What does true flexibility in a modern utility bike mean to you?

Why do people use cars? To carry their laptop or to go to lunch – the car is convenient. Bikes don’t offer that unless you have a huge backpack; that’s not good for carrying things or enjoying your bike – you need more practical flexibility. We don’t want the rider to have to plan so far ahead – to not have to worry about all those factors. A bike is an accessory in life; we don’t have to build our life around a bike. There shouldn’t be a reason I can’t go here or carry that.

What inspired you to enter the Constructor’s Design Challenge competition?

A couple of years ago I had a city bike that won a couple awards at the North American show. Oregon Manifest contacted me – I thought it would be cool to be part of OM. That award-winning bike was built for a customer; I wanted to build one for my wife, and OM gave me a good reason to. It’s not so much a competition per se – more of a good hangout and a chance to see other builders and their work.

How far along are you in the design process?

I have ideas but haven’t actually started the bike – I need to start about now. It’s going to take more time than I think. The key is that the bigger challenge is how to integrate things like kickstands and a lock – the design is not too difficult, but the fabrication will be a challenge.

The competition stresses fresh and modern – how will that affect aesthetic decisions?

I don’t think my bike will be very fresh or modern – rather, I see it as the functionality that will drive the look. It will have a traditional look – not just a visual stunner that’s awkward functionally. I’m making smaller changes for how people use bikes in the modern day.

At its heart this is a competition – how do you feel about the competitive aspect? Will it drive innovation?

I’m trying not to make competition aspect too important. I want to check off the requirements and build something I’m happy has come from my hands. I don’t see it as “If you don’t win an award you’re a loser.” This is more personal than trying to use an award as a marketing tool.

With bikes, innovation seems to be incremental – shaving weight, finessing shifting – but this competition is asking for BIG innovation – do you think that’s possible?

(Laughs) How do we measure big?

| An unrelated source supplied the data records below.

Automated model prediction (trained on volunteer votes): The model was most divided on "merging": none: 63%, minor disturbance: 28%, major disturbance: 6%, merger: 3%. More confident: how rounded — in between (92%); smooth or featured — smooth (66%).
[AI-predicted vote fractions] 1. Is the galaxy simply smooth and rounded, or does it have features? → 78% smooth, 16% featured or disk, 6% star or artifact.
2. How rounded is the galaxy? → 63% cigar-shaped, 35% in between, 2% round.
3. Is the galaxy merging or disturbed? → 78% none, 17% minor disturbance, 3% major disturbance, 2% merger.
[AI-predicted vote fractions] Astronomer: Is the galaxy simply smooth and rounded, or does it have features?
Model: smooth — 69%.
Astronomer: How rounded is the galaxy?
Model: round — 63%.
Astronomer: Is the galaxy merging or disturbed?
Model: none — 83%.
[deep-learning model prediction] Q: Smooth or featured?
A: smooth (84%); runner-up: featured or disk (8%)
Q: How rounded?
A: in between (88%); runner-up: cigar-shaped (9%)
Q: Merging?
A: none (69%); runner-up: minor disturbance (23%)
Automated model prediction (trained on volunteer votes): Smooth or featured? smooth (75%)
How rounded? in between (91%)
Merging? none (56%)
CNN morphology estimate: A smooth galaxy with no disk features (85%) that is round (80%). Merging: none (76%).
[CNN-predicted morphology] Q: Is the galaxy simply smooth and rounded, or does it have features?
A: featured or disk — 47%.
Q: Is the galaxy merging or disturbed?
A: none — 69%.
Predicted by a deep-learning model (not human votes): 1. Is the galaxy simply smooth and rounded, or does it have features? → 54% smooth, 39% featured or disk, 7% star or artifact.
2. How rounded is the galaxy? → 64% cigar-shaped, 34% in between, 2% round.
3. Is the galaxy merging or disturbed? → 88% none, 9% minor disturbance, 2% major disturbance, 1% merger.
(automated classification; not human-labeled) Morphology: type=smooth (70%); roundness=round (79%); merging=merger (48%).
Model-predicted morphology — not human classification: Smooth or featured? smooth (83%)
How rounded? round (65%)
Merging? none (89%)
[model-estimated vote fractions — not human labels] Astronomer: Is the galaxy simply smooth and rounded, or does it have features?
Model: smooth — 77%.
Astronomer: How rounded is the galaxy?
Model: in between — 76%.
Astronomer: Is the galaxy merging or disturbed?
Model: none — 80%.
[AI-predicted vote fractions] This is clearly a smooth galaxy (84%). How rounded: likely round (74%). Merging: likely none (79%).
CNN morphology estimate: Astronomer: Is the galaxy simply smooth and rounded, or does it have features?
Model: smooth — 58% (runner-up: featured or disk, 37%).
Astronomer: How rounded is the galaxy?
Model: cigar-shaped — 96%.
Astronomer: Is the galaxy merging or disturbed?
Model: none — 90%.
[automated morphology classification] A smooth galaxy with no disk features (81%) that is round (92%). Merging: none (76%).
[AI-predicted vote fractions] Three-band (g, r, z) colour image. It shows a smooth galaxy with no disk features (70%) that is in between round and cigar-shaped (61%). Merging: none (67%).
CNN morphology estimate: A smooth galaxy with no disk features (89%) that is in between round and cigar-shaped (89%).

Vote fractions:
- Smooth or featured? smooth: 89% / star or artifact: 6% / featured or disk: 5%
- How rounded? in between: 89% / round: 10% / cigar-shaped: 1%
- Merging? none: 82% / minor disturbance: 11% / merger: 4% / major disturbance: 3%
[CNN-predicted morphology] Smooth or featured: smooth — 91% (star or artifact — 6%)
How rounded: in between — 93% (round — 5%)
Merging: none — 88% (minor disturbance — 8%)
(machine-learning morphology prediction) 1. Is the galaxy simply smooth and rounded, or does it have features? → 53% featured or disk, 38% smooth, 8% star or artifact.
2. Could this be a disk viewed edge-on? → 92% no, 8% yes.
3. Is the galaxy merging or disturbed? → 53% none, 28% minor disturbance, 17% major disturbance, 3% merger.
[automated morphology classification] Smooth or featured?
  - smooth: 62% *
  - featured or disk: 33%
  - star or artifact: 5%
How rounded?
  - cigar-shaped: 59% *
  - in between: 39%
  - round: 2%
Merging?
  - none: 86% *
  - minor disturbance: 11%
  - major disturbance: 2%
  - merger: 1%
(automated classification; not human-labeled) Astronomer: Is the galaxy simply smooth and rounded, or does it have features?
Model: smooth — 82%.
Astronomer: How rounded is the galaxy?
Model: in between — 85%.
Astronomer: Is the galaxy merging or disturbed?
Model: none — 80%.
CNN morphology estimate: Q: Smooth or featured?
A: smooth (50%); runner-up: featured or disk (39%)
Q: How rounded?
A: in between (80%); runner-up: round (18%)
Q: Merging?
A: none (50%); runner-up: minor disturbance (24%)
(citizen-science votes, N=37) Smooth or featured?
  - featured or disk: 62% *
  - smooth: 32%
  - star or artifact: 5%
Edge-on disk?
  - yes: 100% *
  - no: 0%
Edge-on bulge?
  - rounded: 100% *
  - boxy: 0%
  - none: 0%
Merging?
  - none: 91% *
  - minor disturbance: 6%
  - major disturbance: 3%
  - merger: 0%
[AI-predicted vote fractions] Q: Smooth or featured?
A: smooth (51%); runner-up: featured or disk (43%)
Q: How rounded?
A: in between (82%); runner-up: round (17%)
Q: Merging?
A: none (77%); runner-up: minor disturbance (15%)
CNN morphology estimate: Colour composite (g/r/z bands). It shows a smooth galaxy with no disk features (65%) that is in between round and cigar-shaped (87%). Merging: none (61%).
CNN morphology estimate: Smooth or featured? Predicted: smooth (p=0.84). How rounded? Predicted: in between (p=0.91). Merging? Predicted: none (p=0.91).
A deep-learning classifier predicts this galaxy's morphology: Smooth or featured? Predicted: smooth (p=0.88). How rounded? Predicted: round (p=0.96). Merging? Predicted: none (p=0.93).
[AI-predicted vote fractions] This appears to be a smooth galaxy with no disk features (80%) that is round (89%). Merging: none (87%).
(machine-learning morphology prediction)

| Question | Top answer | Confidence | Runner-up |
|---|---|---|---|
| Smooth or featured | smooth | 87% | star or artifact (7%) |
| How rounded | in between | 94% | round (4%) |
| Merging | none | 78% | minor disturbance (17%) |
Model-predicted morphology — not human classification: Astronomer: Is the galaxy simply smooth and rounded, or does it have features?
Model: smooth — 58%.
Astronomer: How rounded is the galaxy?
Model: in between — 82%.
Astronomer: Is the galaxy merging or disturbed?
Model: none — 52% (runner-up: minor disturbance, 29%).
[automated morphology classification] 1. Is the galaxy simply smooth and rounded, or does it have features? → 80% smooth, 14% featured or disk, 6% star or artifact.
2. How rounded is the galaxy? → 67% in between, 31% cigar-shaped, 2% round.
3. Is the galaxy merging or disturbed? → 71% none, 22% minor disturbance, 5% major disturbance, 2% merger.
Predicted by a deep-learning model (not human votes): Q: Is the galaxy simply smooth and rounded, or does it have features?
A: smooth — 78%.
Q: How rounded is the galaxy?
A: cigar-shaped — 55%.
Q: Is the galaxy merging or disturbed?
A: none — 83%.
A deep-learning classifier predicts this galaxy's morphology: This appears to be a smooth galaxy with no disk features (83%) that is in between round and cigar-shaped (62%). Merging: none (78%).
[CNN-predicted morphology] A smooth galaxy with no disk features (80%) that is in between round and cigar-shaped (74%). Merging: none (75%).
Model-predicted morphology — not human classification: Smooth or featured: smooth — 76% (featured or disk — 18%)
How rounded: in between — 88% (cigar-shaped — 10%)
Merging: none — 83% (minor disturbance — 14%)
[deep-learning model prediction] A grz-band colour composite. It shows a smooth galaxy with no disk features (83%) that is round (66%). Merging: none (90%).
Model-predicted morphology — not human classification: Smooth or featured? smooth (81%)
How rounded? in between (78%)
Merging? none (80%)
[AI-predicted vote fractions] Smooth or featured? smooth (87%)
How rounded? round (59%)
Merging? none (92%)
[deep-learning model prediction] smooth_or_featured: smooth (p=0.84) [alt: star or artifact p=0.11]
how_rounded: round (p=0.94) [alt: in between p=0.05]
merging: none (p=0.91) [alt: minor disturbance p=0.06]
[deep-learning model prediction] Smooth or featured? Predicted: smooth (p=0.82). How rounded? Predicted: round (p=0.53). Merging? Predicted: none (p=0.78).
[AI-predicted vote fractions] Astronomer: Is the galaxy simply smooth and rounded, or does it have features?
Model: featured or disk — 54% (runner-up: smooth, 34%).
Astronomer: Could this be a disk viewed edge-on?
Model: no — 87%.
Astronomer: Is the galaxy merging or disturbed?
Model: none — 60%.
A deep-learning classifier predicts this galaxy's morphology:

It’s gotta have two wheels and a drive train. Is a shaft drive innovation? For a commuter bike it’s meaningful – it’s encased, no maintenance – but you can’t change everything. We’re not building bikes for dummies. I don’t see dramatic changes; it’s more about changing habits – teasing people into using bikes as transportation. Aesthetic cues and functionality help, but no major changes are necessary to do that.

In a way, indie builders are the R&D lab for the cycling industry for utility bikes. Where do see yourself and Oregon Manifest fitting into this innovation?

In the past 6 or 7 years city bikes have created a theme for cycling – an upright and relaxed position, racks, etc. Without cues from small builders this wouldn’t have happened – big builders would still be focused on sport cycling. If the average person sees someone commuting on a racing bike, they might think they can’t do that. I want to intrigue people to ride to work – and hopefully that benefits the whole industry.

Where is your workshop? Describe it in one short phrase.

I work in my garage in Fort Collins, Colorado. It’s pretty homey – well, it’s my home, anyway. I only use hand tools – no machining or lasers – so it all fits in here.

What do like best about building custom bikes?

I like the personal aspect of this most. My customers can become my friends – it’s such a long process that we can’t help but get to know each other. I often assemble the whole thing and see the customer ride off on it. Even if I weren’t doing this I’d enjoy meeting these people.